Vail Valley developments may compete for tenants

Scott N. Miller and Pam Boyd
Vail, CO, Colorado

EAGLE COUNTY ” Gentlemen, start your leasing agents. A competition for retail tenants at two large commercial developments is about to begin.

In one corner is Eagle River Station on the east side of Eagle. That project, which includes at least one “big box” store and several hundred housing units, is currently making its way through the town of Eagle’s approval process.

In the other corner is a new contender, Vail Valley Station. Trademark Property Company of Dallas last week announced it had entered into a joint venture with property owner Magnus Lindholm to develop about 80 acres into a combination of retail, residential and office space.

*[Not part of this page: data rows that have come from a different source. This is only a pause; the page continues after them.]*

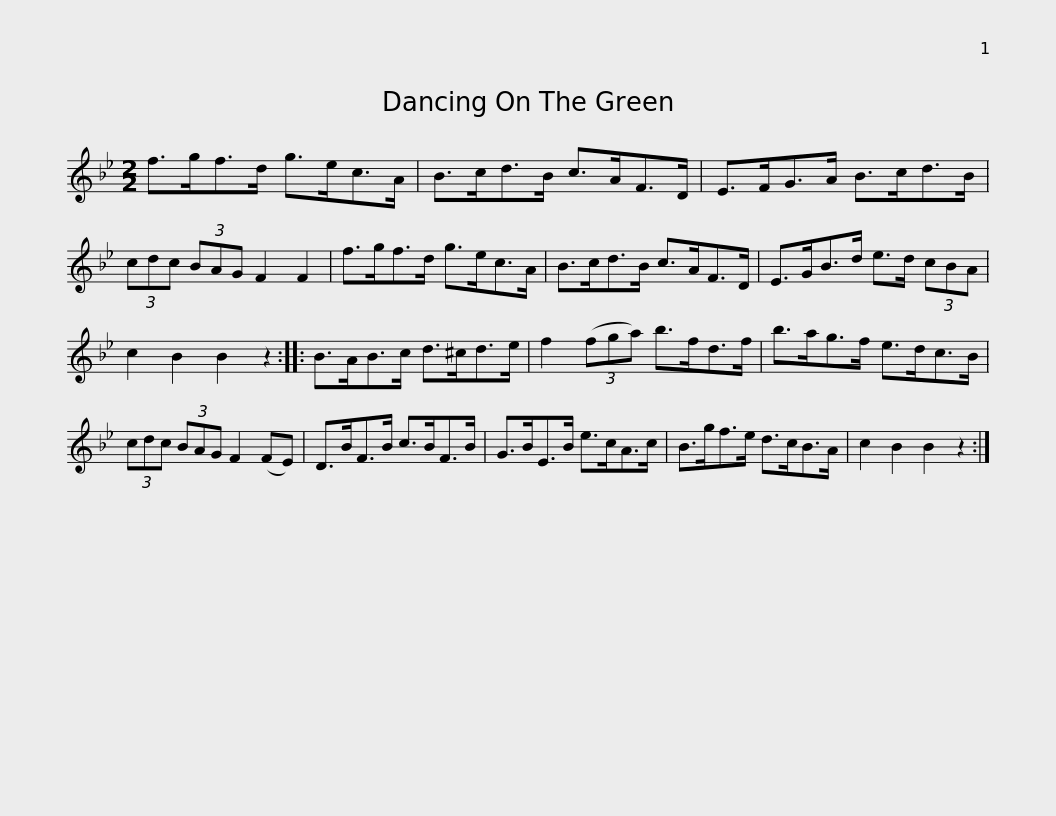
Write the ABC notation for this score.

X:1
L:1/8
M:2/2
I:linebreak $
K:Bb
V:1 treble
V:1
 f>gf>d g>ec>A | B>cd>B c>AF>D | E>FG>A B>cd>B | (3cdc (3BAG F2 F2 |$ f>gf>d g>ec>A | %5
 B>cd>B c>AF>D | E>GB>d e>d (3cBA | c2 B2 B2 z2 :: B>AB>c d>^cd>e |$ f2 (3(fga) b>fd>f | %10
 b>ag>f e>dc>B | (3cdc (3BAG F2 (FE) | D>BF>B c>BF>B |$ G>BE>B e>cA>c | B>gf>e d>cB>A | %15
 c2 B2 B2 z2 :| %16
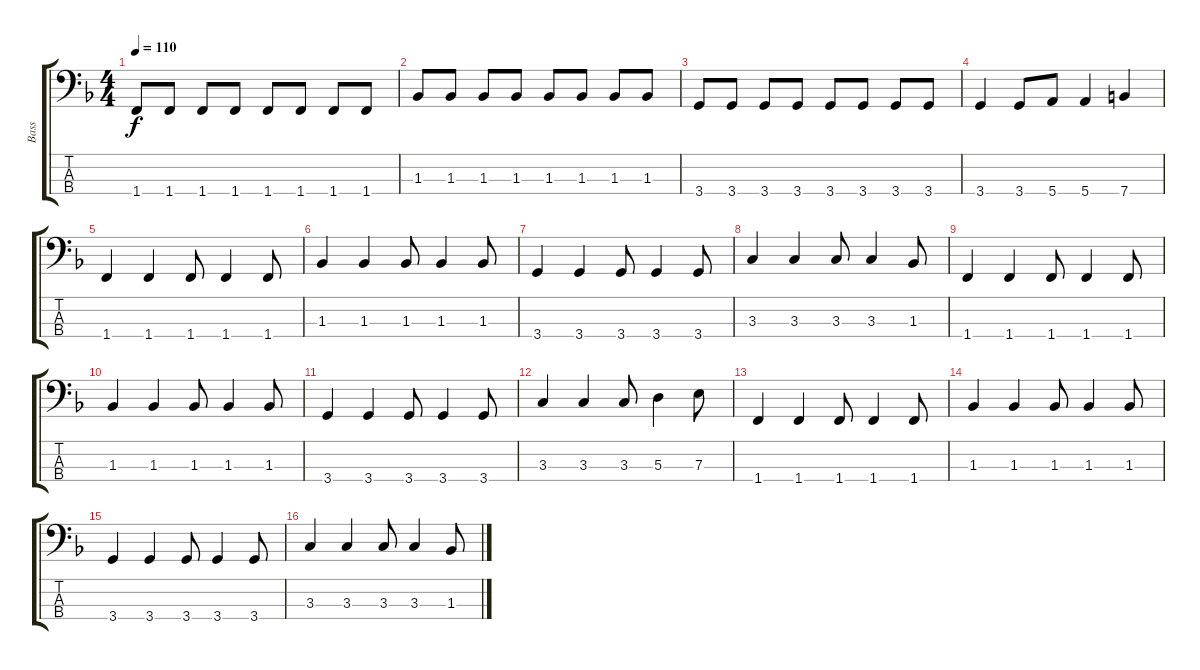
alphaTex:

\track ("Bass" "Bass") {instrument electricbassfinger}
\staff {score tabs}
\tuning (G2 D2 A1 E1) {hide}
\ts (4 4)
\tempo 110
\clef f4
\ks f
1.4.8{dy f} 1.4.8 1.4.8 1.4.8 1.4.8 1.4.8 1.4.8 1.4.8 |
1.3.8 1.3.8 1.3.8 1.3.8 1.3.8 1.3.8 1.3.8 1.3.8 |
3.4.8 3.4.8 3.4.8 3.4.8 3.4.8 3.4.8 3.4.8 3.4.8 |
3.4.4 3.4.8 5.4.8 5.4.4 7.4.4 |
1.4.4 1.4.4 1.4.8 1.4.4 1.4.8 |
1.3.4 1.3.4 1.3.8 1.3.4 1.3.8 |
3.4.4 3.4.4 3.4.8 3.4.4 3.4.8 |
3.3.4 3.3.4 3.3.8 3.3.4 1.3.8 |
1.4.4 1.4.4 1.4.8 1.4.4 1.4.8 |
1.3.4 1.3.4 1.3.8 1.3.4 1.3.8 |
3.4.4 3.4.4 3.4.8 3.4.4 3.4.8 |
3.3.4 3.3.4 3.3.8 5.3.4 7.3.8 |
1.4.4 1.4.4 1.4.8 1.4.4 1.4.8 |
1.3.4 1.3.4 1.3.8 1.3.4 1.3.8 |
3.4.4 3.4.4 3.4.8 3.4.4 3.4.8 |
3.3.4 3.3.4 3.3.8 3.3.4 1.3.8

Both developers have ambitious plans that include opening the first stores by the end of 2009 or the first part of 2010. Both may end up competing for some of the same stores.

The Eagle River Center plan includes a “big box” store. With a Wal-Mart and Home Depot just to the east, Vail Valley Center developers say they’ll be concentrating on smaller national stores for their project.

“We’re looking at electronics stores, linen stores and pet stores as possible tenants,” Tommy Miller of Trademark said.

And, while no one in the commercial development business will name tenant names before contracts are final, those are stores such as Circuit City, Bed, Bath and Beyond and Petco.

Those are the same kinds of tenants being talked about for Eagle River Station.

But, with many of those retailers in Summit County and Glenwood Springs, is there room in the Vail Valley for the same stores within a 20-minute drive of each other?

Vince Riggio of Trinity/RED, the developer of Eagle River Station, said his group isn’t particularly worried. He said market studies show there is pent-up demand for 1.3 to 1.4 million more square feet of retail space in the region. With that in mind, Riggio noted that Eagle River Station only needs to address one-third of that need to make financial sense.

But in luring some of the same clients ” both development groups were in Las Vegas this week for a trade show ” the companies are touting the old real estate maxim of location, location, location.

A press release last week from Trademark ” sent out during the trade show ” touts the Avon property’s proximity to Vail and Beaver Creek, as well as the fact more than 4,000 feet of the property is adjacent to Interstate 70. The release doesn’t mention that the highway is significantly higher than the property to be developed.

Trademark officials also believe building in Avon will make their property more convenient for shoppers in the upper valley.

Riggio and his team are making their own arguments.

“We have a flat, highly visible site with superior access,” Riggio said.

Bill Clinkenbeard, who was a key player in developing Cordillera, has been working for the Trinity/RED team at Eagle, so he’s not an impartial player.

“But I’ll take us any time because of location,” Clinkenbeard said. “When you can see it from I-70 you have a big advantage.”

Both projects still have some work to do, though. If approved by the Eagle Town Board, the Eagle River Station project will almost certainly be subject to a special election challenging the decision. Vail Valley Center has zoning in place, but will have to hammer out details with the Avon Town Council.